Texte source

━━━━━━━━━━━━━━━━━━━━━━━━━━━━━━

Le bacon, les côtes levées et les saucisses que vous achetez au supermarché cachent une crise complexe dans le secteur porcin. Une crise tellement décourageante que des éleveurs à bout de ressources financières ont décidé de tout abandonner. D’autres sont en train de faire leurs calculs parce qu’Olymel ne dit rien pour les rassurer.

Seulement huit mois après avoir investi 2,3 millions dans une nouvelle porcherie pour doubler sa production, Thomas Merkl le regrette déjà « fortement ».

« En avril, j’avais zéro sur ma marge de crédit. Je ne l’utilisais pas. Et là, je suis rendu à 1,2 million. C’est ça le topo, ce matin. Olymel nous a fait beaucoup de mal », me raconte l’éleveur de 36 ans. En plus, il doit 400 000 $ à son père qui lui vend du maïs « pas trop cher ».

Se disant « essoufflé » et « en grosse réflexion », il décidera en janvier ou février s’il abandonne la production porcine, après sept ans d’efforts. Tout dépend de la somme que l’assurance stabilisation des revenus agricoles (ASRA) lui versera. Les chances qu’il arrête tout sont de 80 %.

En raison du rabais que les éleveurs doivent consentir à Olymel et aux quelques autres abattoirs du Québec, soit « presque 50 $ par porc pendant sept mois », l’agriculteur a été privé d’environ 1 million de dollars de revenus. Si bien qu’il « paye pour travailler » sept jours sur sept.

Dans nos campagnes, les Thomas Merkl sont de plus en plus nombreux.

Le directeur général de la Coopérative Agricole de St-Bernard, Kaven Vallée, peut en témoigner. Quand je l’ai appelé vendredi, il venait tout juste de servir un client en réflexion.

« Justement, j’étais au comptoir avec un producteur établi depuis longtemps. Il m’a raconté que sa marge de crédit montait et montait. Il vient de me dire qu’il pense arrêter. Et ce n’est pas le premier qui m’en parle. C’est très morose. Je vous le dis, ça va aller très, très vite. Quand les gens vont fermer, il n’y aura plus de revenez-y. »

━━━━━━━━━━━━━━━━━━━━━━━━━━━━━━

Données enregistrées

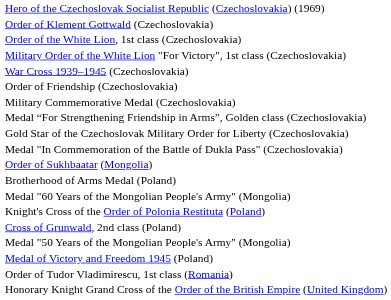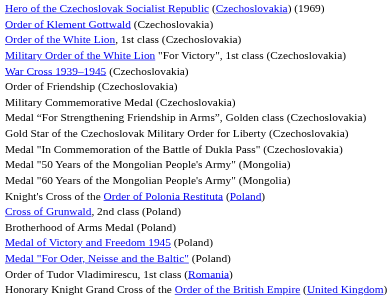- row: Order of Sukhbaatar (Mongolia)
rows swapped: Medal "50 Years of the Mongolian People's Army" (Mongolia) <-> Brotherhood of Arms Medal (Poland)
+ row: Medal "For Oder, Neisse and the Baltic" (Poland)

━━━━━━━━━━━━━━━━━━━━━━━━━━━━━━

Exercices proposés
**a.** Selon le texte source, pour quelle raison Thomas Merkl a-t-il perdu environ 1 million de dollars de revenus ? Répondez en une à trois phrases.
**b.** Répondez aux questions suivantes à partir du texte source.
(i) Quelle somme Thomas Merkl a-t-il investie dans sa nouvelle porcherie ?
(ii) Combien doit-il à son père ?
(iii) Quel poste occupe Kaven Vallée ?
**c.** Extrayez du texte source le passage commençant à « Le directeur général » et se terminant à « client en réflexion. ».

Les réponses
**a.** Il a perdu ces revenus à cause du rabais que les éleveurs doivent consentir à Olymel et aux quelques autres abattoirs du Québec, soit « presque 50 $ par porc pendant sept mois ». Résultat : il « paye pour travailler » sept jours sur sept.

**b.**
(i) 2,3 millions.
(ii) 400 000 $.
(iii) Directeur général de la Coopérative Agricole de St-Bernard.

**c.**
Le directeur général de la Coopérative Agricole de St-Bernard, Kaven Vallée, peut en témoigner. Quand je l’ai appelé vendredi, il venait tout juste de servir un client en réflexion.